WHAT YOU WILL DO:
Return every line from the records below in which the word "plastic" is found.

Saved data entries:
▬▬▬▬▬▬▬▬▬▬
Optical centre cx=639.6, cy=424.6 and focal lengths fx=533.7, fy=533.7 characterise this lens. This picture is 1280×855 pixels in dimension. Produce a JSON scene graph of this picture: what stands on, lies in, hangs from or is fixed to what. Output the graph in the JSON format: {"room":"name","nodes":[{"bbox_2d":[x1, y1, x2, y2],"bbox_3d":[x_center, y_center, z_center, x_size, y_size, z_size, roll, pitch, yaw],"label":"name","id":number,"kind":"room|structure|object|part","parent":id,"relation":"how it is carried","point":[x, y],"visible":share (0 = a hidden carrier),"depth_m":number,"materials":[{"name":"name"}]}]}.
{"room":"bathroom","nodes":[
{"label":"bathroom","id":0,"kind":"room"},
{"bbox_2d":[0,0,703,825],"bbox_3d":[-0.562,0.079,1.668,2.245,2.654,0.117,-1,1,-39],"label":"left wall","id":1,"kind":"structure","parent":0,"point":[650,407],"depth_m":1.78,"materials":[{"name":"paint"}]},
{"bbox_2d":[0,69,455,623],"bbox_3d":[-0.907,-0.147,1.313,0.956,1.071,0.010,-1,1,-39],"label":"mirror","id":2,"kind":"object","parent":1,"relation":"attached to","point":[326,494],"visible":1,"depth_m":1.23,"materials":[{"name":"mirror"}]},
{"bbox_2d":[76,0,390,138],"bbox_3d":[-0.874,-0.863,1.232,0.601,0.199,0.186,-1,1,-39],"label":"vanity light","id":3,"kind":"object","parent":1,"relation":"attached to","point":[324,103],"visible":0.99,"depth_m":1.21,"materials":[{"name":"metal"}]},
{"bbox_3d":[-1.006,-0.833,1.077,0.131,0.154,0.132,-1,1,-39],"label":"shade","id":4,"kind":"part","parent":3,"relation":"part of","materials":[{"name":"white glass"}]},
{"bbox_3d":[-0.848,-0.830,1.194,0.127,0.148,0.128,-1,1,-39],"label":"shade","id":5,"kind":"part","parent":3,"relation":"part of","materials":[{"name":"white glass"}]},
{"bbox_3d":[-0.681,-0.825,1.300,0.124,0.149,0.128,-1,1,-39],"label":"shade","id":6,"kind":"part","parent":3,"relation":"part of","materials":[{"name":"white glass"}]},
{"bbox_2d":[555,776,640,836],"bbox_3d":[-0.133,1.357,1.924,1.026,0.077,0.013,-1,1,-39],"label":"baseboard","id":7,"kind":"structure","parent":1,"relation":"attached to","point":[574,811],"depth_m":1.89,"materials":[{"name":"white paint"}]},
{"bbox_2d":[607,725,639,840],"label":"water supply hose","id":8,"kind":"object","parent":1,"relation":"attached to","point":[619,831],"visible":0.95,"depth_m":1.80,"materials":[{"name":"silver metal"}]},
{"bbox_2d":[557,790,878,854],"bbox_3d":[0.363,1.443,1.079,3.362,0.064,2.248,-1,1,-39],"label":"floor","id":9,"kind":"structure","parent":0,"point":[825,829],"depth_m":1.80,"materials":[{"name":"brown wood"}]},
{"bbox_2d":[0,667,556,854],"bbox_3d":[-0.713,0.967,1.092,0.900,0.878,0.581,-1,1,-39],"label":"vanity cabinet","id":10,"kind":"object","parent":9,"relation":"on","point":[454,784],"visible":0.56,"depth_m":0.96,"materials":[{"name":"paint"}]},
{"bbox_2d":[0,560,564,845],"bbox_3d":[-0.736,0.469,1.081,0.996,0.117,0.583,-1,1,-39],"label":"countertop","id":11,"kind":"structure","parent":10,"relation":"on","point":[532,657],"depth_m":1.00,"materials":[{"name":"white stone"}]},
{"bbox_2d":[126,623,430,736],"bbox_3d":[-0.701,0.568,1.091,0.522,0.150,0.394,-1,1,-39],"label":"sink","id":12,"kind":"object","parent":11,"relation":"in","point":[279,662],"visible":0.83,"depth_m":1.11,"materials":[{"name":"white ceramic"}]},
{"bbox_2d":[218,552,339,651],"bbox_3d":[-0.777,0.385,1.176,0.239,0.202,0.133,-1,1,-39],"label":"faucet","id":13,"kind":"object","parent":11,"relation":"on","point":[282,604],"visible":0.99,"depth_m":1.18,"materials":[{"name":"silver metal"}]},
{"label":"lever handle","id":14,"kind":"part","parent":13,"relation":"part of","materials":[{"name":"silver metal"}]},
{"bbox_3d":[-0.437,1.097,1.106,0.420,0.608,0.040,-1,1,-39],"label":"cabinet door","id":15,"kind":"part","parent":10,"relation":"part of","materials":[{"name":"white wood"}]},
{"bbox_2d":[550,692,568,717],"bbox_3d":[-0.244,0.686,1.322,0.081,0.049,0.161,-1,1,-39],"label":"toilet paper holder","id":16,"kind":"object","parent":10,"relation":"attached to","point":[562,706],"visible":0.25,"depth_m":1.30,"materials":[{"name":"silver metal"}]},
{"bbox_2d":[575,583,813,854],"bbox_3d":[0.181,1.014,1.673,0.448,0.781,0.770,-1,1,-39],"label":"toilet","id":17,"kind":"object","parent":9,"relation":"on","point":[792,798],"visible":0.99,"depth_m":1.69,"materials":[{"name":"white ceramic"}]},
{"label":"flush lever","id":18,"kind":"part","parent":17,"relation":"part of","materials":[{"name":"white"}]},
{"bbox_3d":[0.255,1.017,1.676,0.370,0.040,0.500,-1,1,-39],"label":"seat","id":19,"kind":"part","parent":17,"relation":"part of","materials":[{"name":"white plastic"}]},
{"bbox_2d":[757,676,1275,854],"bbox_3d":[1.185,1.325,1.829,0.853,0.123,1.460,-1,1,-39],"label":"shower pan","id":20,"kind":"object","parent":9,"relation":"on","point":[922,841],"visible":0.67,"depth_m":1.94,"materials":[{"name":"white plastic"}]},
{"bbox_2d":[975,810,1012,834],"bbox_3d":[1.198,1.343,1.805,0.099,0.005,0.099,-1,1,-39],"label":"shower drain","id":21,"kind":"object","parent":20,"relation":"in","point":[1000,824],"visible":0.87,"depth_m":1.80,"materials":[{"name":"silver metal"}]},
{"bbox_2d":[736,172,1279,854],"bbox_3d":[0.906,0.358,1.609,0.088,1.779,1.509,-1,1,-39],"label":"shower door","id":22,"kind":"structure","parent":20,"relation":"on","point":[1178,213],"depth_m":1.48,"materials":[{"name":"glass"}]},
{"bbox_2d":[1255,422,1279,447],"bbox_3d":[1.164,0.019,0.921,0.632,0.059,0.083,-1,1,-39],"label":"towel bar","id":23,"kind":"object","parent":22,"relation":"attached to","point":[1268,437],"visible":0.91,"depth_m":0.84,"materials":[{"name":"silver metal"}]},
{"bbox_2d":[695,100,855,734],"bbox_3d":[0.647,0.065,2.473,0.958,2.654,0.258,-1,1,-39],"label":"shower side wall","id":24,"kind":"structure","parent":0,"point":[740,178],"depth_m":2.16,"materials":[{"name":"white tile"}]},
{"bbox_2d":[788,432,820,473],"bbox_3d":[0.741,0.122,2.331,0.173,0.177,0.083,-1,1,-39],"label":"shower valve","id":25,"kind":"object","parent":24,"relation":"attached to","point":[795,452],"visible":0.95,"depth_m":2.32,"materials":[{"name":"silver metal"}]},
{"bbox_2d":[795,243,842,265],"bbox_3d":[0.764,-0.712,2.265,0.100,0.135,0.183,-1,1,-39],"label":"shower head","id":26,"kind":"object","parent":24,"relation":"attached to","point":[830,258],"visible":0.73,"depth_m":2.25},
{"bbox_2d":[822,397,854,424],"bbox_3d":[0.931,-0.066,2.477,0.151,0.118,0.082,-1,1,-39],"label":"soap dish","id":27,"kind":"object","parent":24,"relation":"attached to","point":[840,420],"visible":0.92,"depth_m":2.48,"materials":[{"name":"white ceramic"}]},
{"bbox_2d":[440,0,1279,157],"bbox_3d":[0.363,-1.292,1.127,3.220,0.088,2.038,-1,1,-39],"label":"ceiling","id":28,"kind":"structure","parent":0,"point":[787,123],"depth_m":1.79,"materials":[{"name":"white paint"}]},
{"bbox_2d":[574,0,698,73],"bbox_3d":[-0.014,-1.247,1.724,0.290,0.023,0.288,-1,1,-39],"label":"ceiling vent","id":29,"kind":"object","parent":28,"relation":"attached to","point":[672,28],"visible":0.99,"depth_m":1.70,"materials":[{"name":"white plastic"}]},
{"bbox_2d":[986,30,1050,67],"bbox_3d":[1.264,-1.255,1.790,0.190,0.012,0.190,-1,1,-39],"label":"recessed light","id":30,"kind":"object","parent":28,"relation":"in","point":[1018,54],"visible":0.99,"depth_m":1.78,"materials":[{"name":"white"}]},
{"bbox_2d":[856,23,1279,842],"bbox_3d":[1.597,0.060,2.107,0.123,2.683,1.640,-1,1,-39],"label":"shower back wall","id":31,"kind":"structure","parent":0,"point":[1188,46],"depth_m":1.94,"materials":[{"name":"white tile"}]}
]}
▬▬▬▬▬▬▬▬▬▬
EXERCISE RESULT:
{"bbox_3d":[0.255,1.017,1.676,0.370,0.040,0.500,-1,1,-39],"label":"seat","id":19,"kind":"part","parent":17,"relation":"part of","materials":[{"name":"white plastic"}]},
{"bbox_2d":[757,676,1275,854],"bbox_3d":[1.185,1.325,1.829,0.853,0.123,1.460,-1,1,-39],"label":"shower pan","id":20,"kind":"object","parent":9,"relation":"on","point":[922,841],"visible":0.67,"depth_m":1.94,"materials":[{"name":"white plastic"}]},
{"bbox_2d":[574,0,698,73],"bbox_3d":[-0.014,-1.247,1.724,0.290,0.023,0.288,-1,1,-39],"label":"ceiling vent","id":29,"kind":"object","parent":28,"relation":"attached to","point":[672,28],"visible":0.99,"depth_m":1.70,"materials":[{"name":"white plastic"}]},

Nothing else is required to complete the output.